» **PROBLEM TO SOLVE**: Would you print out all of the data exactly and keep the pictures out of it?

Top of DATA FOR PROCESSING

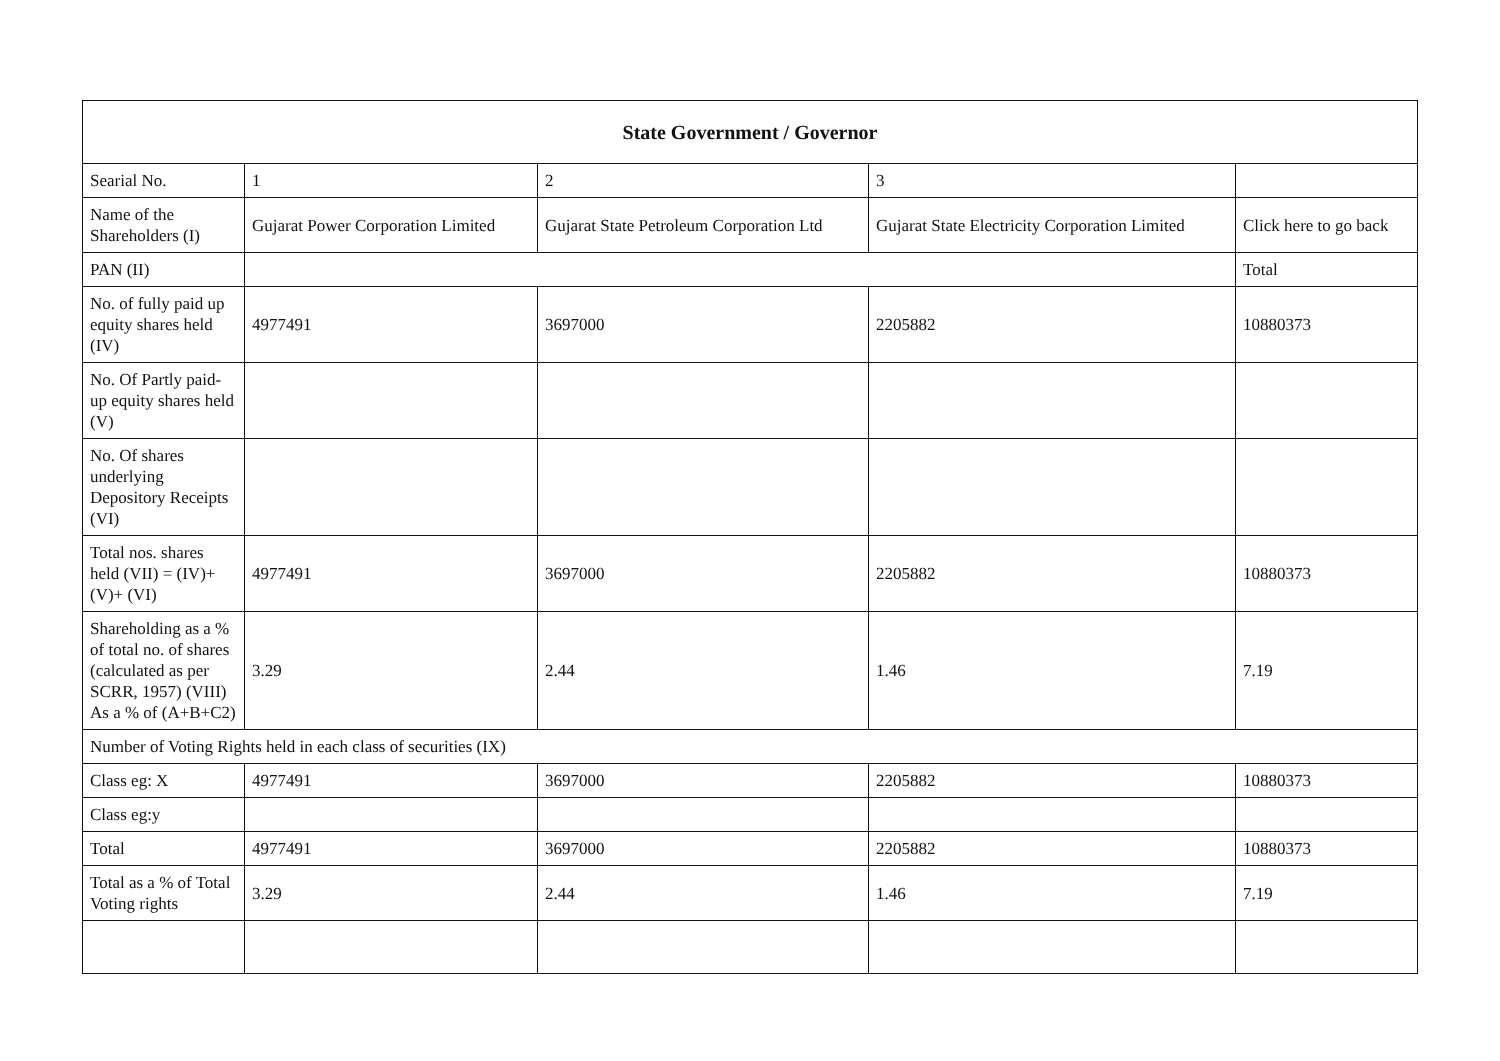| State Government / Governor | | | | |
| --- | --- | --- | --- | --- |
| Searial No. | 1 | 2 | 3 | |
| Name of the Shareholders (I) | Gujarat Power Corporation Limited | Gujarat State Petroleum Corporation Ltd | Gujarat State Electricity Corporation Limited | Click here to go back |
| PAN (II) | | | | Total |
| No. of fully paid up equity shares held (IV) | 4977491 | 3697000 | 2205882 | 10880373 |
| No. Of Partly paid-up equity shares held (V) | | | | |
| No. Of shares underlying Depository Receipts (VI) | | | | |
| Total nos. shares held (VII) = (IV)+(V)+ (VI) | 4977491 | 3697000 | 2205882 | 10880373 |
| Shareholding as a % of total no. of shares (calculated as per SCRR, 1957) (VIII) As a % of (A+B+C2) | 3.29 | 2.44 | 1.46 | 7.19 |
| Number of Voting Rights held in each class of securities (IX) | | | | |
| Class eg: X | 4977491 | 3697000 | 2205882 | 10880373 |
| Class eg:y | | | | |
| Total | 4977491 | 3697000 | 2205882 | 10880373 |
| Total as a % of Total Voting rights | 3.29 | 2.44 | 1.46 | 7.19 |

Bottom of DATA FOR PROCESSING

» **WORKED SOLUTION**:
| State Government / Governor | | | | |
| --- | --- | --- | --- | --- |
| Searial No. | 1 | 2 | 3 | |
| Name of the Shareholders (I) | Gujarat Power Corporation Limited | Gujarat State Petroleum Corporation Ltd | Gujarat State Electricity Corporation Limited | Click here to go back |
| PAN (II) | | | | Total |
| No. of fully paid up equity shares held (IV) | 4977491 | 3697000 | 2205882 | 10880373 |
| No. Of Partly paid-up equity shares held (V) | | | | |
| No. Of shares underlying Depository Receipts (VI) | | | | |
| Total nos. shares held (VII) = (IV)+(V)+ (VI) | 4977491 | 3697000 | 2205882 | 10880373 |
| Shareholding as a % of total no. of shares (calculated as per SCRR, 1957) (VIII) As a % of (A+B+C2) | 3.29 | 2.44 | 1.46 | 7.19 |
| Number of Voting Rights held in each class of securities (IX) | | | | |
| Class eg: X | 4977491 | 3697000 | 2205882 | 10880373 |
| Class eg:y | | | | |
| Total | 4977491 | 3697000 | 2205882 | 10880373 |
| Total as a % of Total Voting rights | 3.29 | 2.44 | 1.46 | 7.19 |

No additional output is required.